A significantly larger tax outgo on account of an adjustment program and lower oil sales volume in Brazil were primarily responsible for the underperformance, partly offset by higher crude price and cost cuts.
Importantly, Petrobras generated free cash flows of $2,907 million for the quarter ended Jun 30 - positive for the ninth quarter in a row - reflecting operational improvement and lower investments. Moreover, adjusted EBITDA edged up 2% year-over-year to $5,934 million.
The troubled national oil company's net operating revenues of $20,823 million was ahead of the year-earlier sales of $20,320 million but was shy of the Zacks Consensus Estimate of $23,781 million.
Petroleo Brasileiro S.A.- Petrobras Price, Consensus and EPS Surprise
The Rio de Janeiro-headquartered company's total oil and gas production during the first half reached 2,791 thousand oil-equivalent barrels per day (MBOE/d) - 80% liquids - up from 2,710 MBOE/d in the same period of 2016.
Compared with the first half of 2016, Brazilian oil and natural gas production - constituting 96% of the overall output - increased 6% to 2,671 MBOE/d.
In the Jan to Jun period, the average sales price of oil in Brazil jumped 42% from the year-earlier period to $48.98 per barrel. This enabled Petrobras' upstream unit to earn $5,362 million in the first half, a massive improvement from the $628 million income in the year-earlier period.
During the first half, Petrobras' downstream unit earned $3,114 million, down 47% from the year-earlier period figure of $5,887 million. The underperformance reflects lower diesel and gasoline sales volume, plus lower domestic oil products sales volume.

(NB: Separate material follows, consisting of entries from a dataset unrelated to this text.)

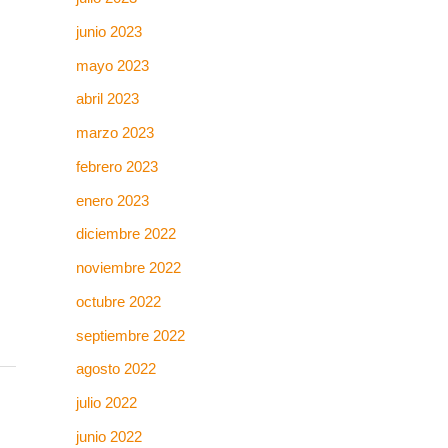
junio 2023
mayo 2023
abril 2023
marzo 2023
febrero 2023
enero 2023
diciembre 2022
noviembre 2022
octubre 2022
septiembre 2022
agosto 2022
julio 2022
junio 2022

During the period, Petrobras' sales, general and administrative expenses stood at $1,424 million, 4% lower than the year-ago period. Moreover, selling expenses fell by 2% to $1,969 million.

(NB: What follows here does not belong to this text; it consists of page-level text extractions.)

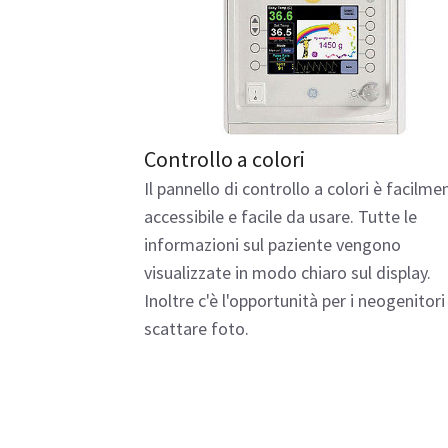
Controllo a colori
Il pannello di controllo a colori è facilme
accessibile e facile da usare. Tutte le
informazioni sul paziente vengono
visualizzate in modo chiaro sul display.
Inoltre c'è l'opportunità per i neogenitori
scattare foto.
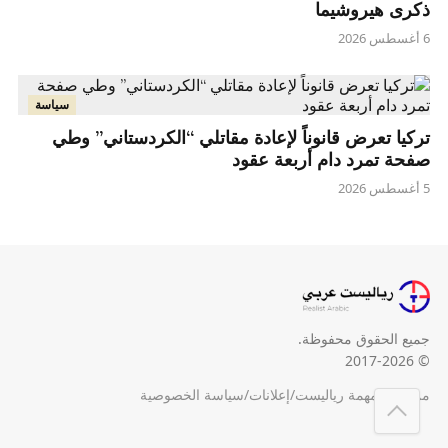
ذكرى هيروشيما
6 أغسطس 2026
سياسة
تركيا تعرض قانوناً لإعادة مقاتلي “الكردستاني” وطي
صفحة تمرد دام أربعة عقود
5 أغسطس 2026
جميع الحقوق محفوظة.
© 2017-2026
من نحن
/
مهمة رياليست
/
إعلانات
/
سياسة الخصوصية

Capital Spending & Balance Sheet
During the six months ended Jun 30, 2017, Petrobras' capital investments and expenditures totaled $7,230 million, 7% lower than the $7,814 million incurred in the year-ago period. Also, over the past year, the company cut its workforce by 18% through a voluntary separation program.
This allowed the world's most indebted oil company to trim its massive debt load. At the end of the Jun 2017, the company had net debt of $89,263 million, decreasing from the $96,381 million as of Dec 31, 2016. Net debt-to-capitalization ratio during the first half was approximately 53%, down from 55% six months ago. Additionally, Petrobras finished the first semester with cash and cash equivalents of $23,569 million.
ADRs of Petrobras have lost 16.1% year to date, compared to the industry's 5.4% decline.
Zacks Rank & Stock Picks
Petrobras currently carries a Zacks Rank #3 (Hold), implying that it is expected to perform in line with the broader U.S. equity market over the next one to three months.
Meanwhile, one can look at better-ranked energy players like Range Resources Corp. RRC , Penn Virginia Corp. PVAC and TransCanada corp. TRP . All are Zacks Rank #1 (Strong Buy) stocks. You can see the complete list of today's Zacks #1 Rank stocks here .
Headquartered in Fort Worth, TX, Range Resources is an independent oil and gas company, engaged in the exploration, development and acquisition of oil and gas properties primarily in the southwestern, Appalachian and Gulf Coast regions of the U.S. The 2017 Zacks Consensus Estimate for this company is 45 cents, representing some 116.5% earnings per share growth over 2016. Next year's average forecast is 77 cents, pointing to another 69.5% growth. Range Resources has a VGM Score of "B".
Penn Virginia, based in Houston, TX, is an oil and gas company engaged in exploration, development and production of oil, NGLs and natural gas. The company has outperformed earnings estimates in the last 3 reported quarters.
TransCanada is a major North American energy infrastructure company. Over the past 30 days, the Calgary, Alberta-based firm has seen the Zacks Consensus Estimate for 2017 and 2018 increase 11% and 9%, to $2.36 and $2.65 per share, respectively.